▶ [Work instruction] Leave the pictures behind and reproduce every line of the listing exactly.

▶ [Available data]

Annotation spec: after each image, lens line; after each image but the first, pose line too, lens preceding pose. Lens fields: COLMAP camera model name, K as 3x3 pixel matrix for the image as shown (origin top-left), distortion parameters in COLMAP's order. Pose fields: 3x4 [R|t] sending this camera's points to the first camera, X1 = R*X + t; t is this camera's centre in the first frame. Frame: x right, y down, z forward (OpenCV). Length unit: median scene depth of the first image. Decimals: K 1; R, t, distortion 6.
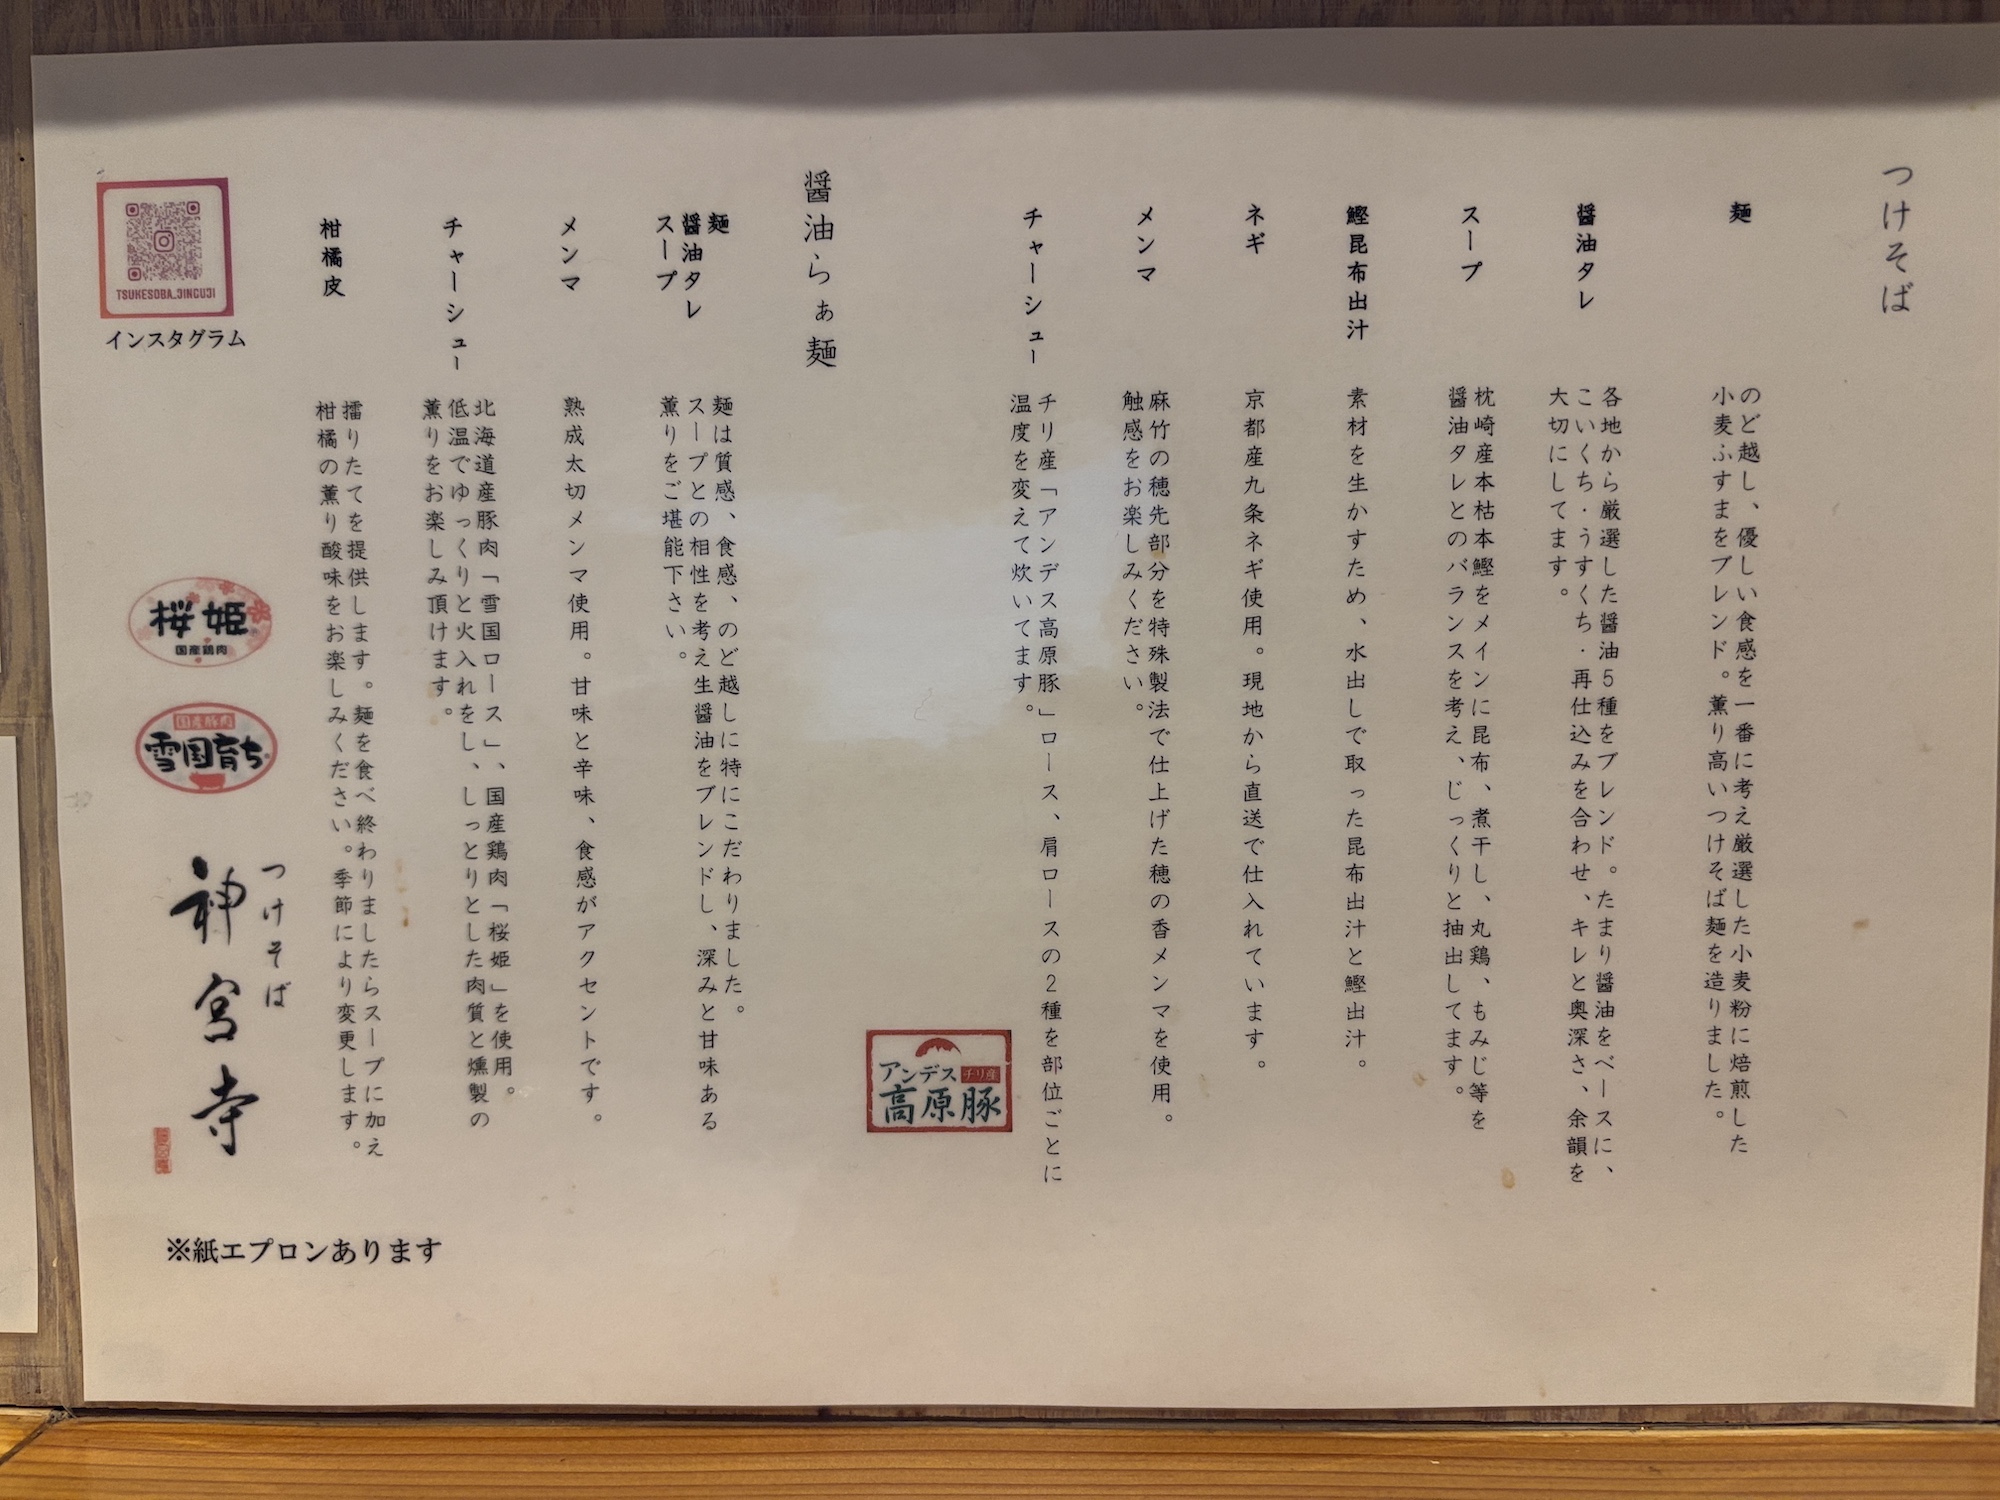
lens RADIAL K [[1567.5, 0, 1000.0], [0, 1567.5, 750.0], [0, 0, 1]] dist [0.064229, -0.100918]
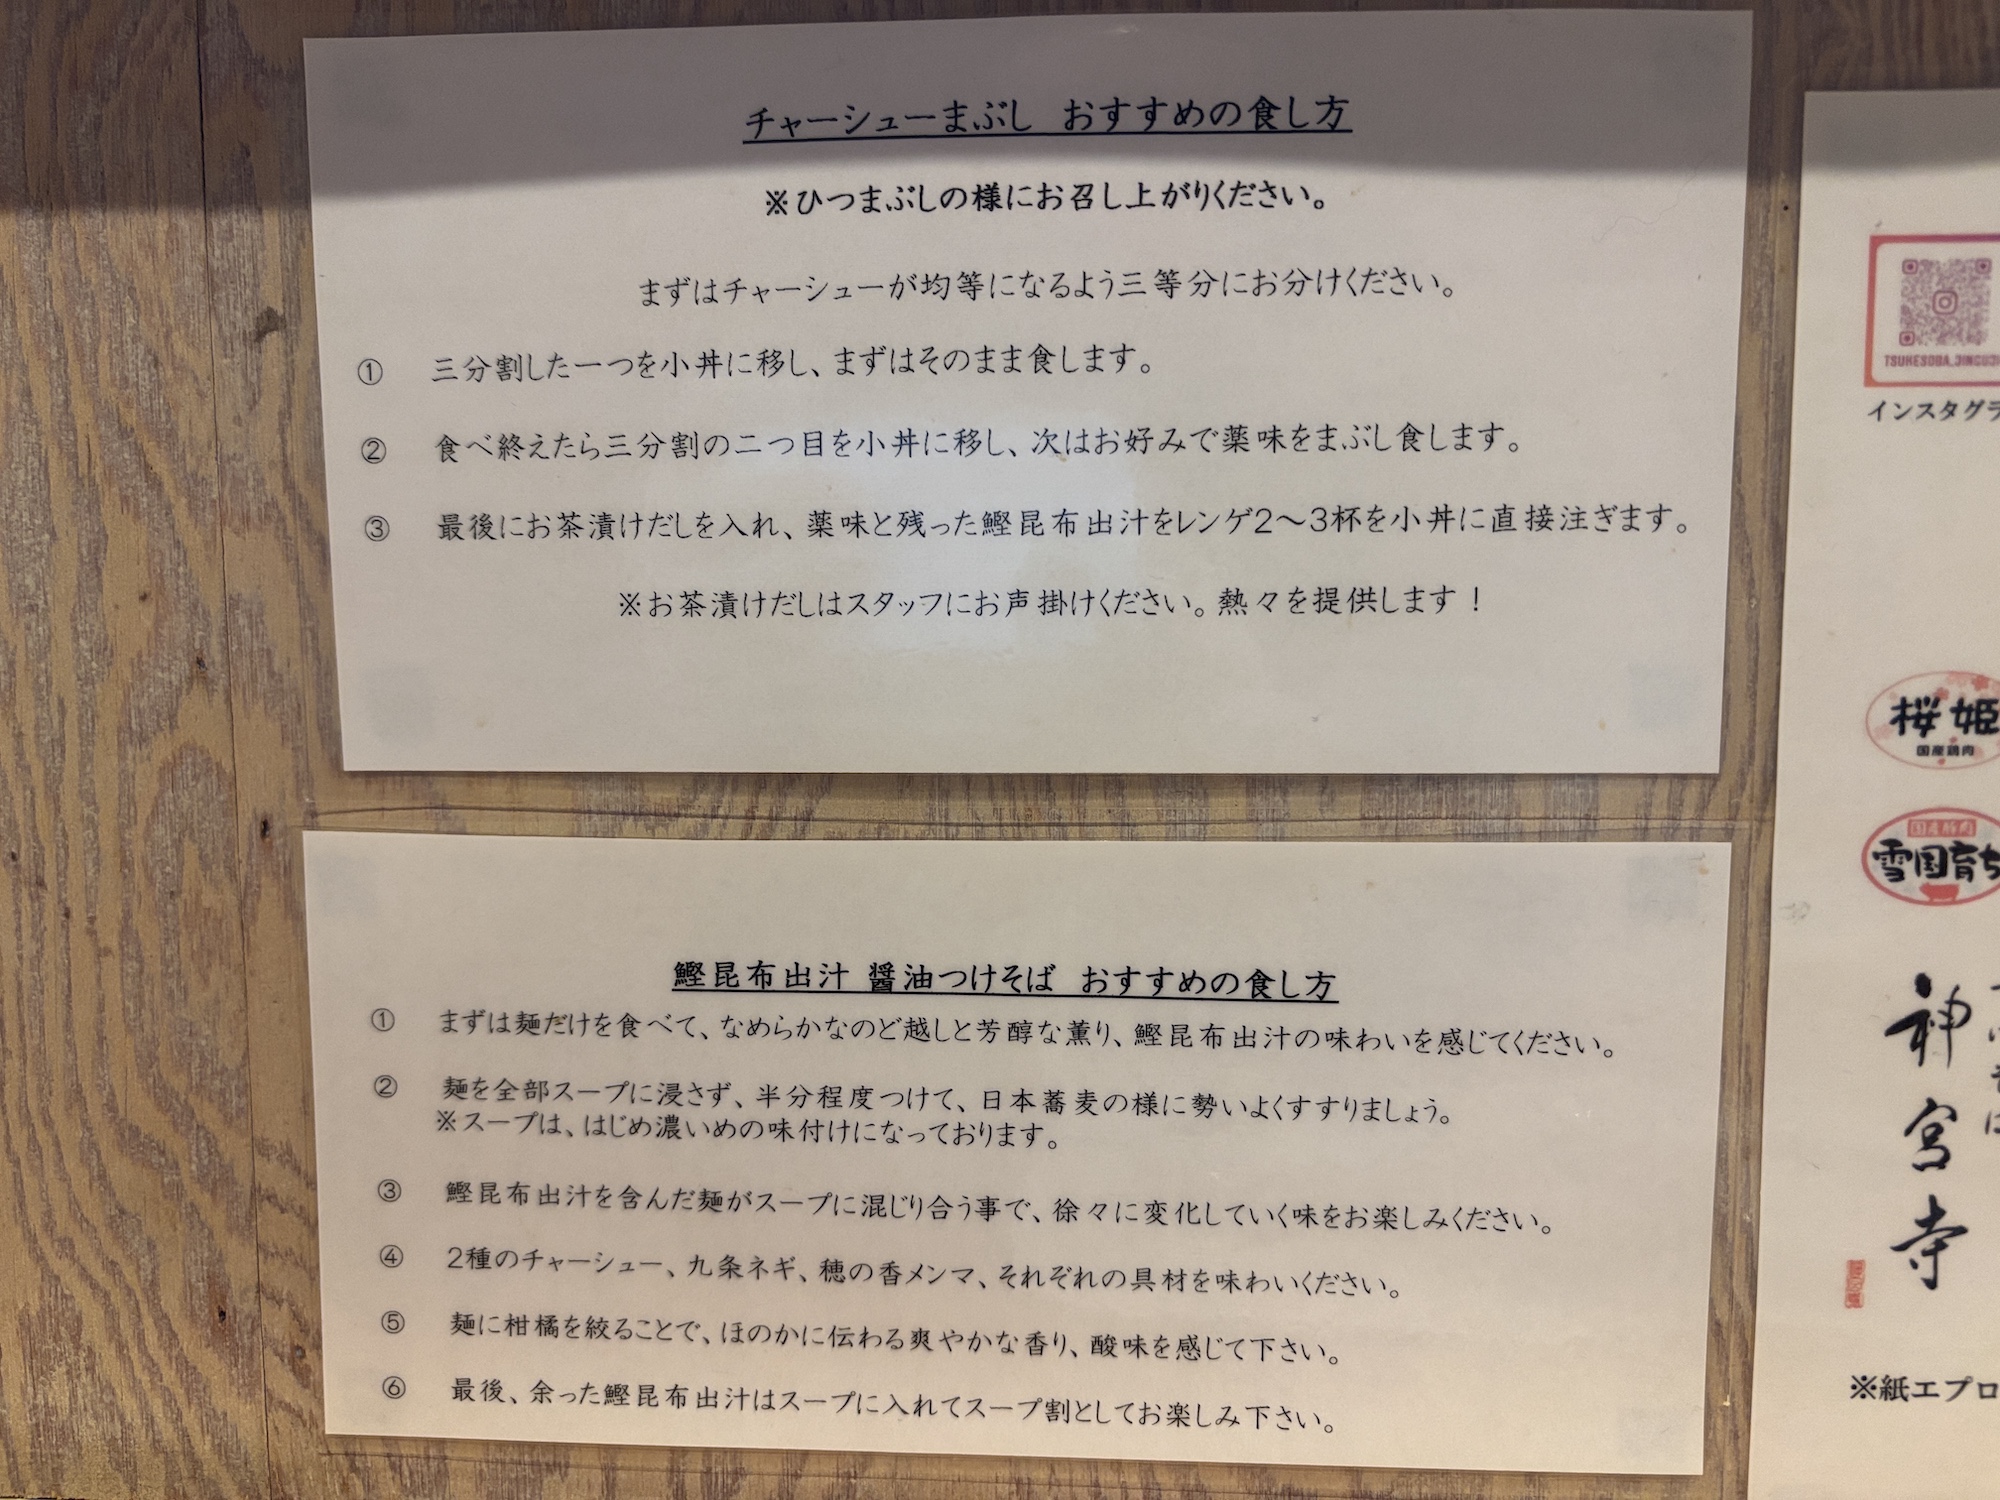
lens RADIAL K [[1567.5, 0, 1000.0], [0, 1567.5, 750.0], [0, 0, 1]] dist [0.064229, -0.100918]
pose [[0.999415, 0.006440, -0.033589, -1.016675], [-0.005056, 0.999141, 0.041128, -0.098067], [0.033825, -0.040934, 0.998589, 0.066652]]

▶ [Answer box]
Annotation spec: after each image, lens line; after each image but the first, pose line too, lens preceding pose. Lens fields: COLMAP camera model name, K as 3x3 pixel matrix for the image as shown (origin top-left), distortion parameters in COLMAP's order. Pose fields: 3x4 [R|t] sending this camera's points to the first camera, X1 = R*X + t; t is this camera's centre in the first frame. Frame: x right, y down, z forward (OpenCV). Length unit: median scene depth of the first image. Decimals: K 1; R, t, distortion 6.
lens RADIAL K [[1567.5, 0, 1000.0], [0, 1567.5, 750.0], [0, 0, 1]] dist [0.064229, -0.100918]
lens RADIAL K [[1567.5, 0, 1000.0], [0, 1567.5, 750.0], [0, 0, 1]] dist [0.064229, -0.100918]
pose [[0.999415, 0.006440, -0.033589, -1.016675], [-0.005056, 0.999141, 0.041128, -0.098067], [0.033825, -0.040934, 0.998589, 0.066652]]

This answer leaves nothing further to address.